> CONSIGNE 1
Recopiez à l'identique, parmi les entrées, le passage qui va de la ligne contenant "pose: elev=160.4 azim=339.6" jusqu'à la ligne contenant "Dot at: (172, 328)", ces deux lignes incluses.

> EXTRAIT DU DOCUMENT

◆ ◆ ◆

Des oies cendrées, au bord de la rivière, peu farouches, se laissent approcher, de même qu’un bécasseau et un courlis courlieux.

                Je ne verrais jamais autant d'oiseau qu'en Islande, l'île aux oiseaux, un vrai paradis pour les ornithologues.

                Dans un jardin public de Reykjavik, je rencontrerais des oies cendrées, en quantité, mais aussi des huitriers pie, et de nombreux autres oiseaux marins, dont le fameux eider à duvet, au long bec.

                Au loin des montagnes tabulaires auréolées de nuages.

 

                De retour du site, nos routes divergent à la gare routière des bus BSI, Yannick ayant prévu un voyage de 3 semaines, moi de 2 semaines. De plus après notre longue marche au bord du lac de Þingvallavatn, Yannick boite. Nous nous reverrons qu’en France.

Ma crainte inconsciente se vérifie, je ne pourrais pas retirer de l'argent aux distributeurs. Je dois donc tenir 15 jours, avec 1500 F.

Débute alors, à mon habitude, un nouveau voyage solitaire, semblable à mes autres précédents voyages.

 

6.   Le mercredi 11 août 99, Gullfoss, Geysir

 

En route, en bus, vers les classiques de l'Islande : Geysir et Gullfoss.

◆ ◆ ◆

> CONSIGNE 2
Prolongez le récit de voyage en Islande au-delà de sa dernière phrase.

◆ ◆ ◆

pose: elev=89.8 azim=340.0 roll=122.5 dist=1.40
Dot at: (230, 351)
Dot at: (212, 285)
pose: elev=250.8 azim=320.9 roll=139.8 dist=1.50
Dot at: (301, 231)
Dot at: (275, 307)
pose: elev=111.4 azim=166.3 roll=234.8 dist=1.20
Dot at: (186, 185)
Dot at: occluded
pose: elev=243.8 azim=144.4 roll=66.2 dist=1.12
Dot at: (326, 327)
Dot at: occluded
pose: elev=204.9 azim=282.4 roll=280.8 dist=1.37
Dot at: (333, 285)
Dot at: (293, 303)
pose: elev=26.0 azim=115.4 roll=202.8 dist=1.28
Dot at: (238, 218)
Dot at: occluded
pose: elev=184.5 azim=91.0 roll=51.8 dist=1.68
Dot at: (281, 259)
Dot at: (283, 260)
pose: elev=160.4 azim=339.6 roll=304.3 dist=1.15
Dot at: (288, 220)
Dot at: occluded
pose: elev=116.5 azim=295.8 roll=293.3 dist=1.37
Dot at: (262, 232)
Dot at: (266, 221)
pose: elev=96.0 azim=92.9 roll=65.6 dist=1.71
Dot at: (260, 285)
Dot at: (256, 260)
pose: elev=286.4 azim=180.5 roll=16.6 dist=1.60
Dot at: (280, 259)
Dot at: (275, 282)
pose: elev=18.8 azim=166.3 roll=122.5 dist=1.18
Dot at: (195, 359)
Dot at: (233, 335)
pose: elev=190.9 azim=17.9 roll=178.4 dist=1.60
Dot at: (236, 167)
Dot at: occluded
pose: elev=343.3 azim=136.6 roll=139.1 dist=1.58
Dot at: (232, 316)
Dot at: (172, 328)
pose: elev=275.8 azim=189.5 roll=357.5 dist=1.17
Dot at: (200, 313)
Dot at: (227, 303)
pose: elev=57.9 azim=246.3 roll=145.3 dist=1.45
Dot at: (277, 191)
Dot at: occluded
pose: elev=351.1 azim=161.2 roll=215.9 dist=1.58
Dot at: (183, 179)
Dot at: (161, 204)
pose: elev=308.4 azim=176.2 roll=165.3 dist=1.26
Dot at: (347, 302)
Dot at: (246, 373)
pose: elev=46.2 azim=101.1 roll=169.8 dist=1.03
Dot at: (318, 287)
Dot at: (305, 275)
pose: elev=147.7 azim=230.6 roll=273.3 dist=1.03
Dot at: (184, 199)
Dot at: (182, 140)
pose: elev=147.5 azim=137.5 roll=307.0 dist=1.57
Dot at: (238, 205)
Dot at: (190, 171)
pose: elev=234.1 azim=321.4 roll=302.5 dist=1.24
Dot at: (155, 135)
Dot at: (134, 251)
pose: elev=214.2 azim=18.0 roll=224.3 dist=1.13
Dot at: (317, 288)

◆ ◆ ◆

> RÉSULTAT 1
pose: elev=160.4 azim=339.6 roll=304.3 dist=1.15
Dot at: (288, 220)
Dot at: occluded
pose: elev=116.5 azim=295.8 roll=293.3 dist=1.37
Dot at: (262, 232)
Dot at: (266, 221)
pose: elev=96.0 azim=92.9 roll=65.6 dist=1.71
Dot at: (260, 285)
Dot at: (256, 260)
pose: elev=286.4 azim=180.5 roll=16.6 dist=1.60
Dot at: (280, 259)
Dot at: (275, 282)
pose: elev=18.8 azim=166.3 roll=122.5 dist=1.18
Dot at: (195, 359)
Dot at: (233, 335)
pose: elev=190.9 azim=17.9 roll=178.4 dist=1.60
Dot at: (236, 167)
Dot at: occluded
pose: elev=343.3 azim=136.6 roll=139.1 dist=1.58
Dot at: (232, 316)
Dot at: (172, 328)

> RÉSULTAT 2
Notre chauffeur est l'aryen type des affiches de propagandes nazis. Jamais, je n'ai vu autant de blond, qu'en Islande, peut-être, constituent-ils 80 % de la population.

 

Vers 10h, la luminosité du soleil semble faiblir d'un tier. Un rapide coup d'œil vers soleil, me permet de voir une légère tâche sombre sur son pourtour. Aujourd'hui, est le jour de la grande éclipse, tant attendue et observée en ce moment en France (un événement exceptionnel ne se produisant qu'une fois par siècle).

                Toutes les rivières sont torrentueuses, souvent puissantes, source d'inépuisable d'énergie hydroélectrique. Le pays produit tellement d'électricité, que pour écouler son surplus, il a construit une des plus importante usine de transformation d'aluminium du monde, la bauxite venant par bateau de Jamaïque, d'Australie ou d'ailleurs, et l'aluminium, produit de la transformation, étant ensuite exporté vers les pays industrialisés comme les USA.

 

                Une rivière terreuse, croisée sur la route, avant la ville de Selfoss, semble en crue. Comment une rivière peut-elle être en crue, dans un pays aussi régulièrement pluvieux que l'Irlande ?

                Petit arrêt du bus, au "Kérid Crater", né au XVII° siècle. Au fond de ce grand entonnoir couleur rouille, stagne un lac émeraude.

                Je rencontre là un couple et leur fils, avec leur camionnette bleue, aménagée, servant camping-car, sur lequel est peint les drapeaux de tous les pays qu'il a déjà visités ou traversés. Le mari est professeur de géologie en classe de 3° à Autun. Il a déjà recueillis beaucoup d'échantillons de roches, pour sa classe, dont de belles sculptures naturelles torsadées, formées d’un basalte très fluide, type panhoehoe, rouge et brillant.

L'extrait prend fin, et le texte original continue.